Within the material below, locate the line with "X1060000Y1409873D2*" and the line with "X1420779D1*", then return those two lines and all lines between them, exactly as written.

DATA EXTRACT START

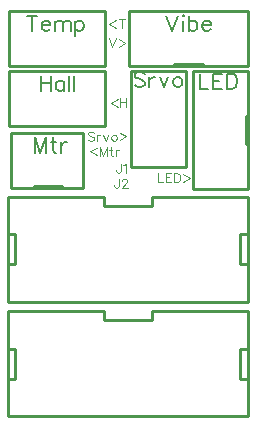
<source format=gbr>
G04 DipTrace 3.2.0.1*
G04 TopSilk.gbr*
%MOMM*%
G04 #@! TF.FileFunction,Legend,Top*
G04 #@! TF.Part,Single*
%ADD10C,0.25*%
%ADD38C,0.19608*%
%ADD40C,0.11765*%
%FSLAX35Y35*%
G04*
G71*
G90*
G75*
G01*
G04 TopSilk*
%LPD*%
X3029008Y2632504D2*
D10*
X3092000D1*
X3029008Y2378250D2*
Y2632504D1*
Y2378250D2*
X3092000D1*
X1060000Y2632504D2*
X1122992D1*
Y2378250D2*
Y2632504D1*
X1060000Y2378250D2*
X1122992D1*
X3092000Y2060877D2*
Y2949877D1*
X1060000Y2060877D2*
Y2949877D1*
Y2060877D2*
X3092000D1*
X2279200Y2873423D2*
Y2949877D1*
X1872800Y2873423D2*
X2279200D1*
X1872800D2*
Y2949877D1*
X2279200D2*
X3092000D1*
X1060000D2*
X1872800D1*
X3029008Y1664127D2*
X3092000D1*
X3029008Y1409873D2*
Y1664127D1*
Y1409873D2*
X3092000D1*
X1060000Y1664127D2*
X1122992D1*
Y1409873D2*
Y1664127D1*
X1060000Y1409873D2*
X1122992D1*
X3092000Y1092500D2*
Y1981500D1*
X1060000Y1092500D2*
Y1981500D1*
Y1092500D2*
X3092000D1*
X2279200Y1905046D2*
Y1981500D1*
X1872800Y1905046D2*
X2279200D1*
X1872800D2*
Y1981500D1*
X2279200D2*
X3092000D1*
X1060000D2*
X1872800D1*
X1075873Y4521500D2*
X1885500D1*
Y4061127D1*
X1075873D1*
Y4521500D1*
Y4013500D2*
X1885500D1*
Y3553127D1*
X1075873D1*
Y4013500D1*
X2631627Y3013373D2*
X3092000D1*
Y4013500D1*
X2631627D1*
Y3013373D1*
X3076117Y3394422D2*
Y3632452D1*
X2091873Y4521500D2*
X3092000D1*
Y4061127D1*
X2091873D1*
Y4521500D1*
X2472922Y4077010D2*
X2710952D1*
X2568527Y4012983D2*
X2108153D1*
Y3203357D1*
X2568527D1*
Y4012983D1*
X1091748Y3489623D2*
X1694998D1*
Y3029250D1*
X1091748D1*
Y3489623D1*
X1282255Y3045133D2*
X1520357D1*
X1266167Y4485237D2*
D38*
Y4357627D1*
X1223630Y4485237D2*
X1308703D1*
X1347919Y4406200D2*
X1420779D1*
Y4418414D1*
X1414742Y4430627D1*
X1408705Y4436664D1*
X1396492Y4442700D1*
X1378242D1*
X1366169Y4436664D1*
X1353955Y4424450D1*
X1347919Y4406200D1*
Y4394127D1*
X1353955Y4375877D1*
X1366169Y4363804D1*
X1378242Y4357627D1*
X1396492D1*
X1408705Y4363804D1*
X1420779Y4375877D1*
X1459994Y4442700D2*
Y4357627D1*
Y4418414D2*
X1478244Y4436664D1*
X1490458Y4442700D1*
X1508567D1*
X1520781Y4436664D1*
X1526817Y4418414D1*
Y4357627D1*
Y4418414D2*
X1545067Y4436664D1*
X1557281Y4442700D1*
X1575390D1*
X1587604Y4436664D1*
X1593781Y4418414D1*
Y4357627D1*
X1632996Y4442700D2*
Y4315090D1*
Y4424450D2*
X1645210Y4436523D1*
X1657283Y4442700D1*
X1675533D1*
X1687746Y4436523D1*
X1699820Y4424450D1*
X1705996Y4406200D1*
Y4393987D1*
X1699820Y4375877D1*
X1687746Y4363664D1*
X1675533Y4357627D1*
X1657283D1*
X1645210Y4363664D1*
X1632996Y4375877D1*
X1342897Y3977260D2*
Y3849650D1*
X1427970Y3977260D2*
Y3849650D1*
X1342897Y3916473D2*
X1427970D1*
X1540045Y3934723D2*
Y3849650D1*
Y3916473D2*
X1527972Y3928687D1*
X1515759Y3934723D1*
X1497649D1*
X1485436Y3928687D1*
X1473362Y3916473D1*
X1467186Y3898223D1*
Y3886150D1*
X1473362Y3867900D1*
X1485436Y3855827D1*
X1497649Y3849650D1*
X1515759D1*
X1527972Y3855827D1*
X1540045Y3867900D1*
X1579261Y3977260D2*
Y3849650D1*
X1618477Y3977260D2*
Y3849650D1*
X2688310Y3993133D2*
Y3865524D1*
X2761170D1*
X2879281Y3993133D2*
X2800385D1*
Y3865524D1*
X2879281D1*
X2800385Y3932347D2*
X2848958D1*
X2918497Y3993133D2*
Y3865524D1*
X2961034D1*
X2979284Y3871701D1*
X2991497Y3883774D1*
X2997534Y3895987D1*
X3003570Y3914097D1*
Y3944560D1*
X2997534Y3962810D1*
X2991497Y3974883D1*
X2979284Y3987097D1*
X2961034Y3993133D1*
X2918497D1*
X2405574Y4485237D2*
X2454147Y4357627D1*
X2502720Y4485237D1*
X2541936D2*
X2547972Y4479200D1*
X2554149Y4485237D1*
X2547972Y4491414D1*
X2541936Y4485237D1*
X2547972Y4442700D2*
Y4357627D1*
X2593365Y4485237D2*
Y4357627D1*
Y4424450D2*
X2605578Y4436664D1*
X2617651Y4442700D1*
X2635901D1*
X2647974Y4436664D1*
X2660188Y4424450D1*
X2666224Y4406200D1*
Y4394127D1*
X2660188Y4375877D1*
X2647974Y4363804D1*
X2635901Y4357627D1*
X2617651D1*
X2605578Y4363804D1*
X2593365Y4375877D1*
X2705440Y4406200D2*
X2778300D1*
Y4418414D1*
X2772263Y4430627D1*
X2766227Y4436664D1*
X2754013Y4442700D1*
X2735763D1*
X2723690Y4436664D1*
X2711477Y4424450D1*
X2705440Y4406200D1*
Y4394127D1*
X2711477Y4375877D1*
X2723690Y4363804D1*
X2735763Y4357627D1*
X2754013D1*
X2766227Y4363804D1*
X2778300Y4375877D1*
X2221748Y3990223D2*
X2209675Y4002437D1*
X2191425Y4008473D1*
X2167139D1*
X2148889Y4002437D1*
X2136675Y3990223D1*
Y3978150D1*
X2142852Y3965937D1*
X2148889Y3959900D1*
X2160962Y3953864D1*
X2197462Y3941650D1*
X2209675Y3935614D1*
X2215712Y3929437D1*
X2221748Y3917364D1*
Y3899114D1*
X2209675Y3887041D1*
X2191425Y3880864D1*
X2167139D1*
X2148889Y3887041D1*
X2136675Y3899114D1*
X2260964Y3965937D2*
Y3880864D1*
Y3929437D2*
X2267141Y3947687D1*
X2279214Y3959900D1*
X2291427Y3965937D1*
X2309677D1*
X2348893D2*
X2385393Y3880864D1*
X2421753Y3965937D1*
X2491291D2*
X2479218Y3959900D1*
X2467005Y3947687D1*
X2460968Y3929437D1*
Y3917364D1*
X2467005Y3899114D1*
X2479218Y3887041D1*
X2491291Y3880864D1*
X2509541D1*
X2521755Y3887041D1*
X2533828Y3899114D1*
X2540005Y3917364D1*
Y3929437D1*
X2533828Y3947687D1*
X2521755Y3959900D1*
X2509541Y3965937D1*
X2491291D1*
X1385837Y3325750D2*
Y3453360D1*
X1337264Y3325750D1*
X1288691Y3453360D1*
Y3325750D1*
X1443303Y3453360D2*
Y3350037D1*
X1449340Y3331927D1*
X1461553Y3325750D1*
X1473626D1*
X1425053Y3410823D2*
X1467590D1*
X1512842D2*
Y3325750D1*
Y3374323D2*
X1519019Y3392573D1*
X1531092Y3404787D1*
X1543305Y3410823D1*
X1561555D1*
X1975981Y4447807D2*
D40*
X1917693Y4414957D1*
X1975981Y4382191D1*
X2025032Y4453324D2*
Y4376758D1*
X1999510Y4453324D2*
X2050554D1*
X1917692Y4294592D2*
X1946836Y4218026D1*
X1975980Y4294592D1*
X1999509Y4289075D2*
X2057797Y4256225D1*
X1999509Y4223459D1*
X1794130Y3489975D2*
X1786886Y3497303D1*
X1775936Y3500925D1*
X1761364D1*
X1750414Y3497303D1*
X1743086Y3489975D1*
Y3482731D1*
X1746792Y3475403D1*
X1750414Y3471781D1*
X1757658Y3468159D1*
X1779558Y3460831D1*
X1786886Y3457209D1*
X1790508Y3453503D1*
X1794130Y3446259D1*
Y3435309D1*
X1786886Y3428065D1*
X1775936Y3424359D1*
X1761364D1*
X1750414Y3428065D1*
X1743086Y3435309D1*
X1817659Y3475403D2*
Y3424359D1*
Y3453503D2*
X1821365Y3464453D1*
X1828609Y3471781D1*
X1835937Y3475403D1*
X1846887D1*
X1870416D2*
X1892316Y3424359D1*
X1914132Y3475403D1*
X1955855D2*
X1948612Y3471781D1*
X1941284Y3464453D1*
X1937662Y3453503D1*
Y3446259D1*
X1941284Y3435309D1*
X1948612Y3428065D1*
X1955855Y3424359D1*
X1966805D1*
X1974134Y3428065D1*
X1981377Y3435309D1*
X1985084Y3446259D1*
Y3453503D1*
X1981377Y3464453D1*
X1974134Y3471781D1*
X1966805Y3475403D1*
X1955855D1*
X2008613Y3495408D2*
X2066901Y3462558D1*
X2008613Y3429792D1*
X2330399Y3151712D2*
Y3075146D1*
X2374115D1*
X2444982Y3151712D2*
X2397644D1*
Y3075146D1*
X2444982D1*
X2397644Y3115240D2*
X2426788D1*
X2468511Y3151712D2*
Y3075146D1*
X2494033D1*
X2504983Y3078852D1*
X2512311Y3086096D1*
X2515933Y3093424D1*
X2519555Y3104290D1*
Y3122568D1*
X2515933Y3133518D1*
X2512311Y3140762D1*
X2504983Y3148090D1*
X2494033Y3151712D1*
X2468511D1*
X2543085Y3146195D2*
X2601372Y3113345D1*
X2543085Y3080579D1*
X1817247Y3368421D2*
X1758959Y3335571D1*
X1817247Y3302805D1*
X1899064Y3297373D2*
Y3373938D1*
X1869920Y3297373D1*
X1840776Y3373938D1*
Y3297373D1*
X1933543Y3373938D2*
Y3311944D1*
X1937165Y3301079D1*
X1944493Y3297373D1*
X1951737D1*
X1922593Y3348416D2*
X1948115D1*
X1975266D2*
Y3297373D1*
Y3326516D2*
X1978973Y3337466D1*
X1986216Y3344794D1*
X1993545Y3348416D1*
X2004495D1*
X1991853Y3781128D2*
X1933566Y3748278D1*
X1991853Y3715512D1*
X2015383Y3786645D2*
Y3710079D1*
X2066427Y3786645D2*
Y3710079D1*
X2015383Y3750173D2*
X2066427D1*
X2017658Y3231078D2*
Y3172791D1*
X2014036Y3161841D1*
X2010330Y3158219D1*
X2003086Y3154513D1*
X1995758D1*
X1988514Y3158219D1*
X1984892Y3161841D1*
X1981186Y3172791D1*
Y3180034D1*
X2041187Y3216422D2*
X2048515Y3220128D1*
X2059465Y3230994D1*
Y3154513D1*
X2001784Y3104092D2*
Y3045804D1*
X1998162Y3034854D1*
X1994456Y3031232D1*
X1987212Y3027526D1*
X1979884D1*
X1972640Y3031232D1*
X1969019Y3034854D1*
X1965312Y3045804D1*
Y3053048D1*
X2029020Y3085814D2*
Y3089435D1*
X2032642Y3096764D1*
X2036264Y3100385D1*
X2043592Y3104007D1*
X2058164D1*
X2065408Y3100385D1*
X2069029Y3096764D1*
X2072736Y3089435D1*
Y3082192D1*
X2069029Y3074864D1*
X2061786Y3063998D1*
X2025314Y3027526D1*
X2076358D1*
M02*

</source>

DATA EXTRACT END

RESPONSE:
X1060000Y1409873D2*
X1122992D1*
X3092000Y1092500D2*
Y1981500D1*
X1060000Y1092500D2*
Y1981500D1*
Y1092500D2*
X3092000D1*
X2279200Y1905046D2*
Y1981500D1*
X1872800Y1905046D2*
X2279200D1*
X1872800D2*
Y1981500D1*
X2279200D2*
X3092000D1*
X1060000D2*
X1872800D1*
X1075873Y4521500D2*
X1885500D1*
Y4061127D1*
X1075873D1*
Y4521500D1*
Y4013500D2*
X1885500D1*
Y3553127D1*
X1075873D1*
Y4013500D1*
X2631627Y3013373D2*
X3092000D1*
Y4013500D1*
X2631627D1*
Y3013373D1*
X3076117Y3394422D2*
Y3632452D1*
X2091873Y4521500D2*
X3092000D1*
Y4061127D1*
X2091873D1*
Y4521500D1*
X2472922Y4077010D2*
X2710952D1*
X2568527Y4012983D2*
X2108153D1*
Y3203357D1*
X2568527D1*
Y4012983D1*
X1091748Y3489623D2*
X1694998D1*
Y3029250D1*
X1091748D1*
Y3489623D1*
X1282255Y3045133D2*
X1520357D1*
X1266167Y4485237D2*
D38*
Y4357627D1*
X1223630Y4485237D2*
X1308703D1*
X1347919Y4406200D2*
X1420779D1*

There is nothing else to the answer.